A GLASS container manufacturer on the outskirts of Chester has completed trials of transporting finished bottles by rail.

Encirc has been using the railhead at its Elton site.

The successful trial period represents a significant step in the company's ambition to create the most sustainable national drinks supply chain in the UK.

Emissions from distribution contribute significantly to the carbon footprint of container glass.

While these emissions can often be considered ‘out of reach’ of efforts to decarbonise, Encirc has identified rail distribution as a potential solution to reducing emissions.

The manufacturer's Elton railhead is currently used to deliver raw materials and recycled glass used in the production process.

However, Encirc has earmarked it to play a crucial role in its plans to create an ultra-sustainable transport network for glass across the UK.

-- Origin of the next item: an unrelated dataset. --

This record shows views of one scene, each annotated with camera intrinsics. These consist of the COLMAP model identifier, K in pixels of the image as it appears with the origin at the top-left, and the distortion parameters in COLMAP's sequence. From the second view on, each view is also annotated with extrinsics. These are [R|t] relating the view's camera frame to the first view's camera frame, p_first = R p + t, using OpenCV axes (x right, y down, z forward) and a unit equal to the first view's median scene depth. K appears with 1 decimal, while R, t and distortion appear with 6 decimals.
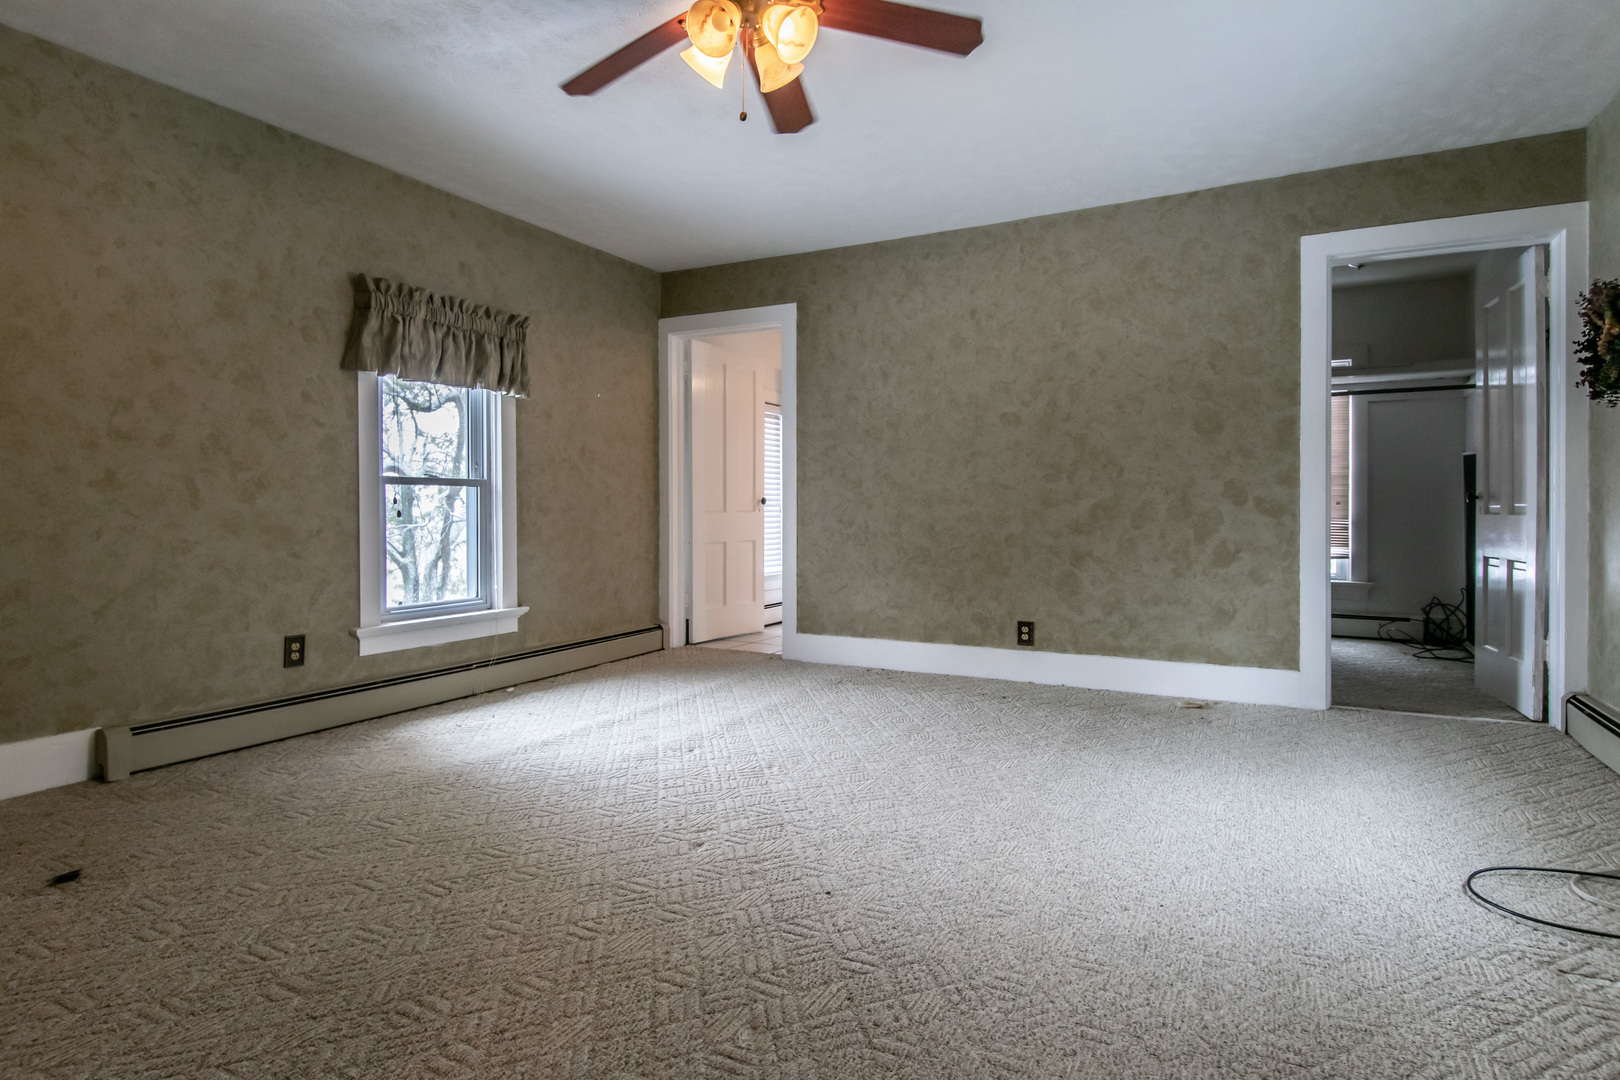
lens RADIAL K [[866.5, 0, 806.1], [0, 866.5, 523.1], [0, 0, 1]] dist [0.009026, -0.007781]
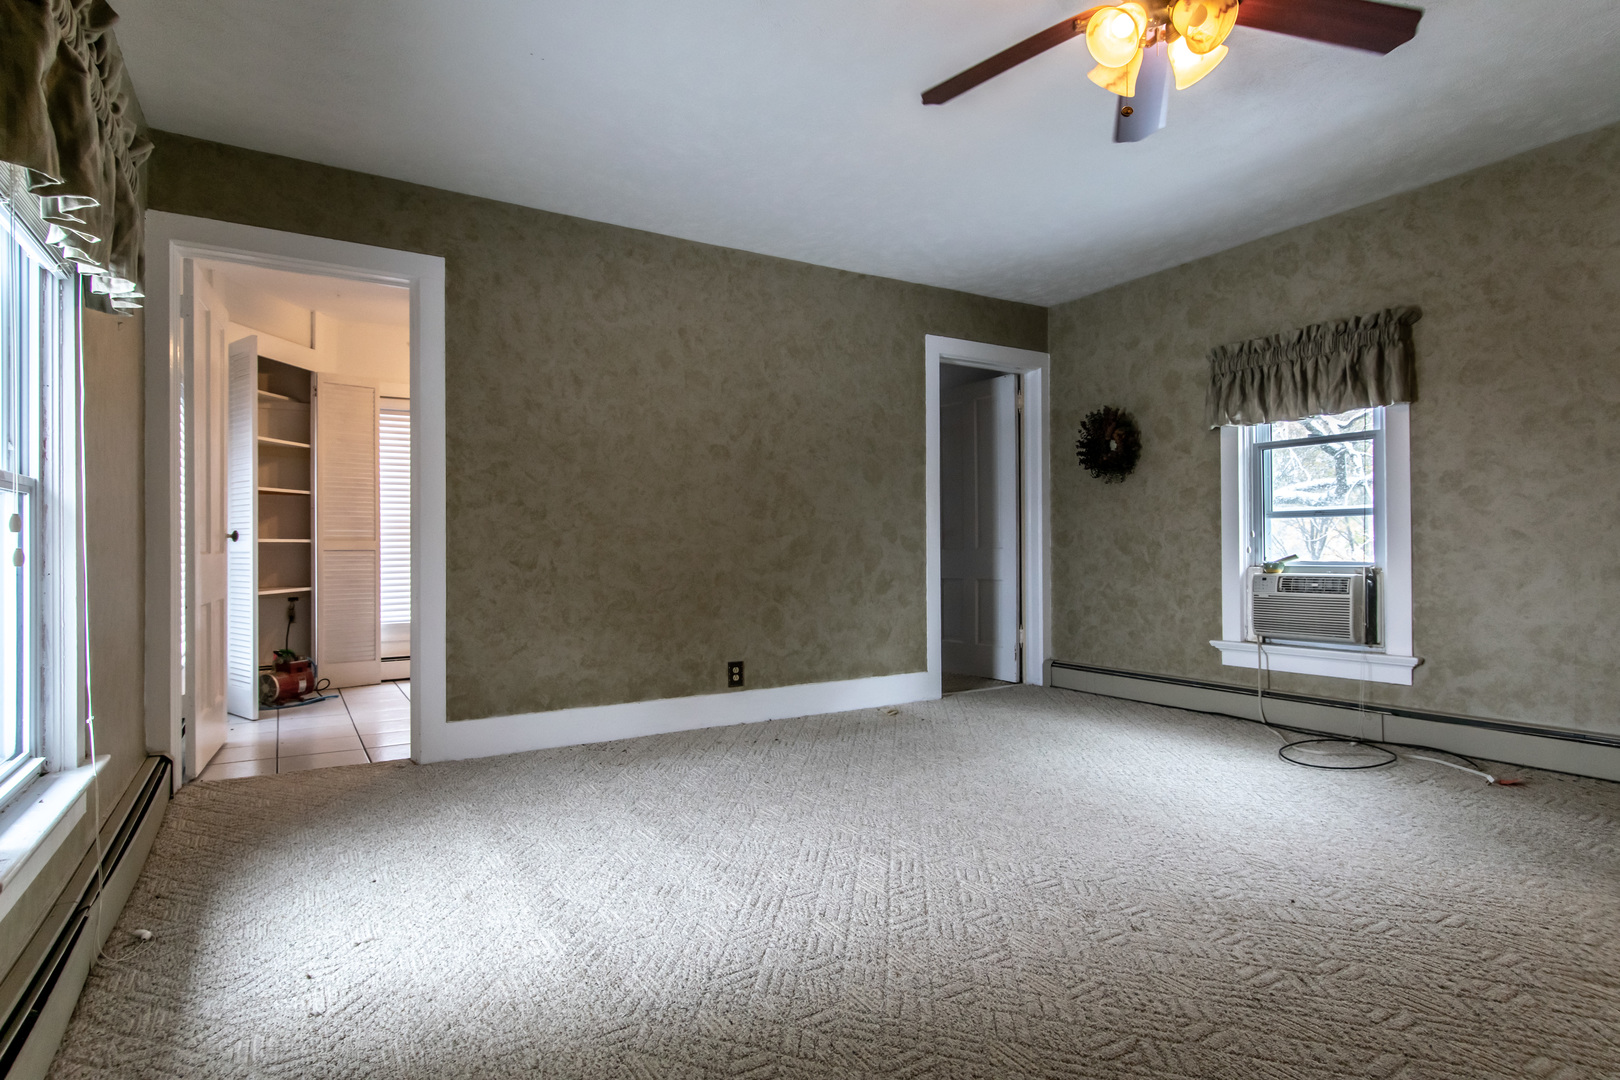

Adrian Curry, managing director of Encirc, said: "The potential benefits offered by our Elton railhead are significant.

"A tonne of freight transported by rail produces 76 per cent fewer carbon emissions compared with road haulage, so developing our rail capacity across the UK will enable us to vastly reduce our own carbon footprint and that of our partners."

Encirc has conducted three successful trials over the last two years, providing a workable framework for how the rail transport network will work in practice.

Supported by WH Malcolm, MDS Transmodal and Cheshire West and Chester Council, the trials began in 2022 with the successful delivery of spirit bottles to a customer in Scotland and have most recently continued with the transport of bottles to the company's newly acquired filling site, ‘The Park’, in Bristol.

"The rail network can have a transformative impact on the carbon footprint of our supply chain, and that has a direct effect on those of our partners.

"Each load of bottles and jars delivered by train is the equivalent to taking 66 lorries off the UK's roads, an already sizeable reduction which we intend to scale up significantly in the long term, with 70 per cent of bottles produced at the Cheshire site eventually leaving by rail."